OPINIÃO
10/03/2014 13:32 -03 | Atualizado 26/01/2017 21:12 -02

Marketing de falastrões para sustentar o TUF Brasil

Há duas semanas, o viral divulgado na web pelo UFC contendo a briga do brasileiro Wanderlei Silva com o norte-americano Chael Sonnen, treinadores da terceira temporada nacional do TUF - The Ultimate Fighter, deflagrou uma reação em cadeia nas redes sociais dos dois países. Segundo dados fornecidos pelo maior evento de MMA do planeta ao blog (até o fechamento deste post), 2 milhões de pessoas viram o vídeo em que os dois lutadores se pegaram em plena gravação do reality show, que reestreou neste domingo, 9 de março, na Rede Globo. Só no Brasil o post teve 11 mil curtidas e 1,4 mil compartilhamentos. Na terra do Tio Sam, foram 16 mil curtidas.

Tanto Wand como Sonnen são dois dos principais lutadores do casting do UFC e gostam de provocar seus adversários para a promoção de lutas, um artifício de marketing muito utilizado neste universo. Embora os episódios já tenham sido gravados, ambos atletas ainda geram buzz junto aos fãs, alimentando a rivalidade dos dois países e a expectativa para o dia do confronto ao vivo, marcado para 31 de maio, depois das finais entre os pesos médios e pesados. A estratégia de contar com dois falastrões é usada pelo UFC para alavancar a audiência do reality na Globo depois da fracassada temporada do ano passado, quando os times eram liderados por Fabrício Werdum e Rodrigo Minotauro, e o programa ficou escondido, durante as madrugadas, na grade da emissora.

Nesta edição, outra inovação no conteúdo está por conta das participações especiais de dois ícones do esporte brasileiro. A ex-jogadora de vôlei da seleção Isabel é a assistente de Wanderlei, enquanto a rainha do basquete Hortência fica ao lado de Sonnen. A Globo também apostou na consultoria do diretor Boninho, do Big Brother Brasil, no reality para fugir do enfoque jornalístico e prender a atenção do telespectador. Vale tudo pela audiência!

Crescimento no PPV

Em fevereiro de 2011, estive em Las Vegas (EUA) para a cobertura do UFC 126, do então imbatível Anderson Silva, campeão dos médios, encarando o fenômeno tão famoso Vitor Belfort. O embate foi chamado de 'Luta do Século' e gerou uma nova fase do esporte no Brasil, amplificando sua repercussão, inclusive entre leigos. Antes desta luta, Anderson Silva era um mero desconhecido do grande público daqui e caminhava pelas ruas sem ser importunado.

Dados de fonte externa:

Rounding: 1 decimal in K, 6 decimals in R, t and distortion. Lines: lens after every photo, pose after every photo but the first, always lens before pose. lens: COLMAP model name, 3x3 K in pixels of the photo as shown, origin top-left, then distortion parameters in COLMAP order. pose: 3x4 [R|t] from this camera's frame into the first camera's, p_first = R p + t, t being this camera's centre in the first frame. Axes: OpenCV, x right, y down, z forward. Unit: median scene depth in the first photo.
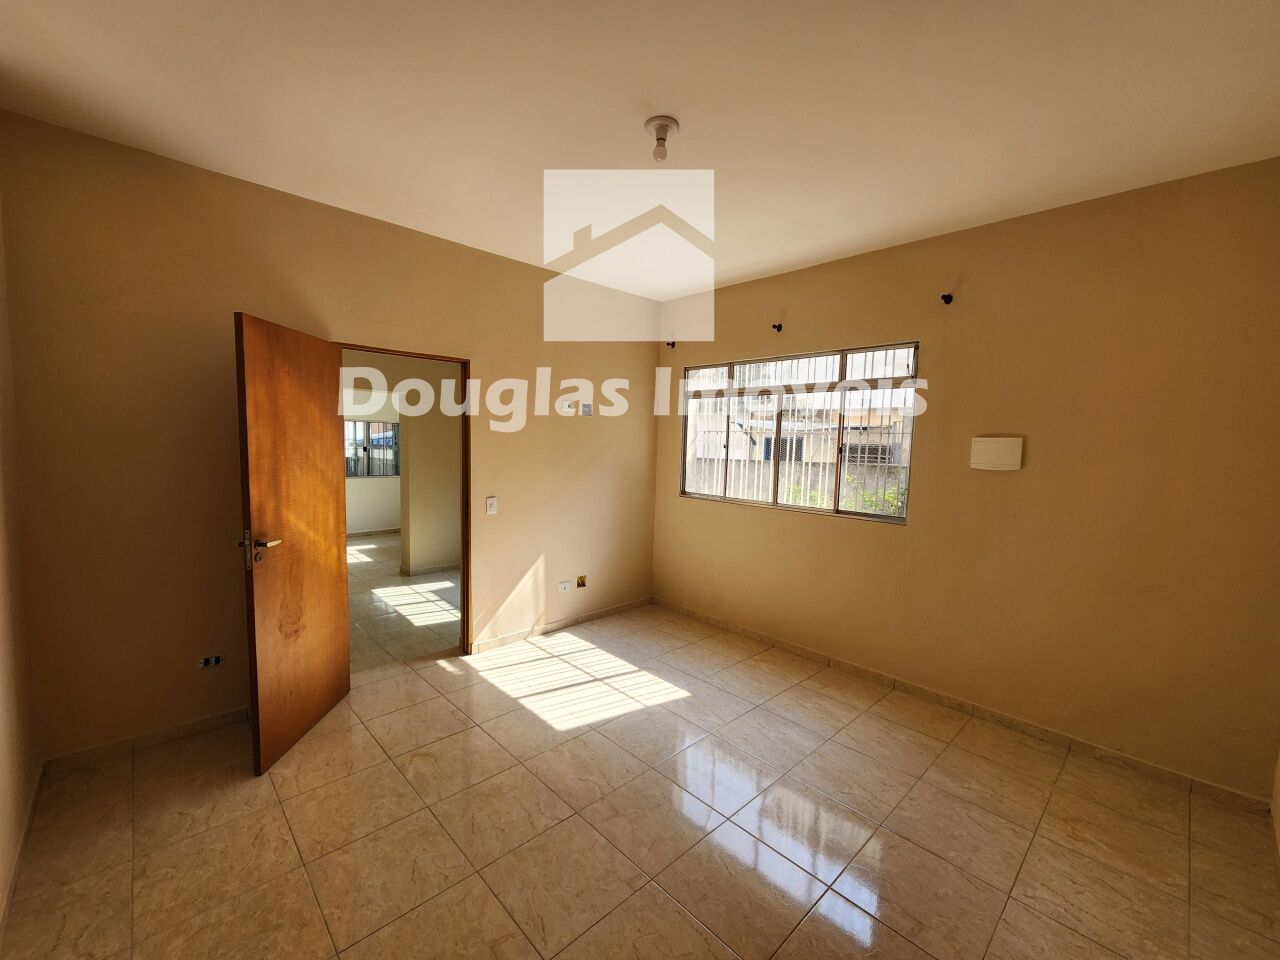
lens RADIAL K [[542.6, 0, 662.9], [0, 542.6, 459.5], [0, 0, 1]] dist [-0.039389, 0.000170]
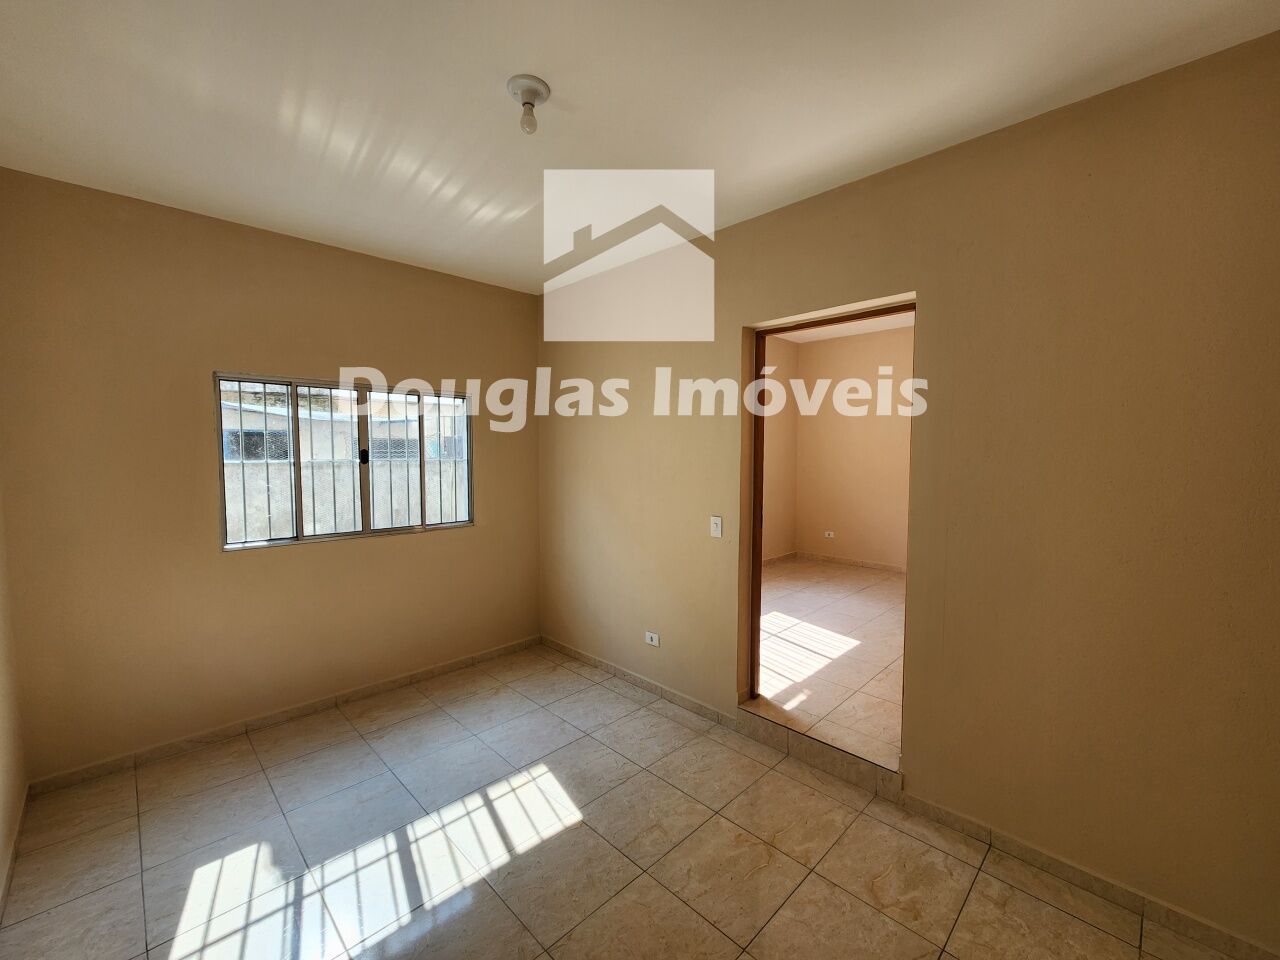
lens RADIAL K [[515.6, 0, 640.8], [0, 515.6, 483.8], [0, 0, 1]] dist [-0.016882, -0.000041]
pose [[0.022590, -0.110757, 0.993591, -1.244313], [0.051906, 0.992634, 0.109470, -0.079034], [-0.998396, 0.049100, 0.028173, 1.248004]]
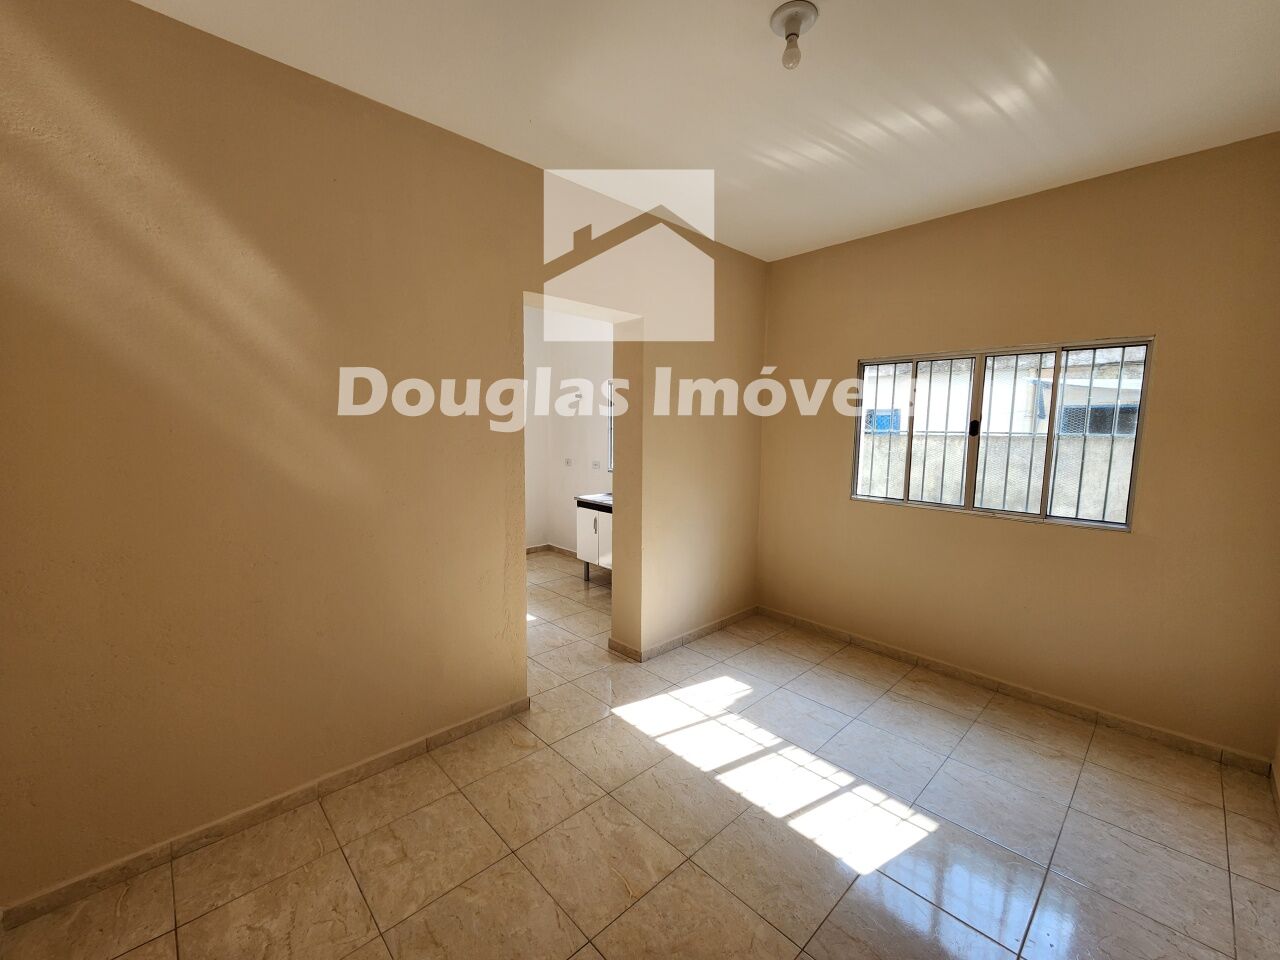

A partir de lá, o UFC se estabeleceu definitivamente no Brasil, abrindo um escritório próprio em São Paulo, e realizou uma série de edições por aqui (este ano, a previsão é de 7 a 9 eventos em solo brasileiro). Na época, o UFC 126 bateu todos os recordes de pay-per-view do Canal Combate (137 mil novas vendas). Hoje, o recorde é de 200 mil novas vendas para revanche do Spider contra Weidman, no ano passado (Fonte: Revista VIP/ Editora Abril).

"Nos últimos anos, registramos crescimento considerável na nossa base de assinantes e projetamos seguir neste sentido. O objetivo é de fato popularizar esse esporte. Há um público potencial enorme. Nosso site tem uma média de 24 milhões de acessos por mês, estamos perto de 2 milhões de seguidores nas nossas redes sociais e as audiências na TV aberta também são bastante relevantes. Aliado a isso, o Brasil é um dos principais mercados para o UFC e somos um parceiro importante", enfatiza Daniel Quiroga, gerente de negócios do Canal Combate, do sistema Globosat, para o blog.

Muita coisa mudou desde 2011 com a entrada do UFC no Brasil. É notório. No entanto, se o reality show foi o trampolim para a massificação do esporte nos Estados Unidos há alguns anos, o programa ainda precisa nocautear a desconfiança para se consolidar no Brasil e afirmar seu crescimento. A 'responsa' está nas bocas e nos punhos de Wanderlei Silva e Chael Sonnen.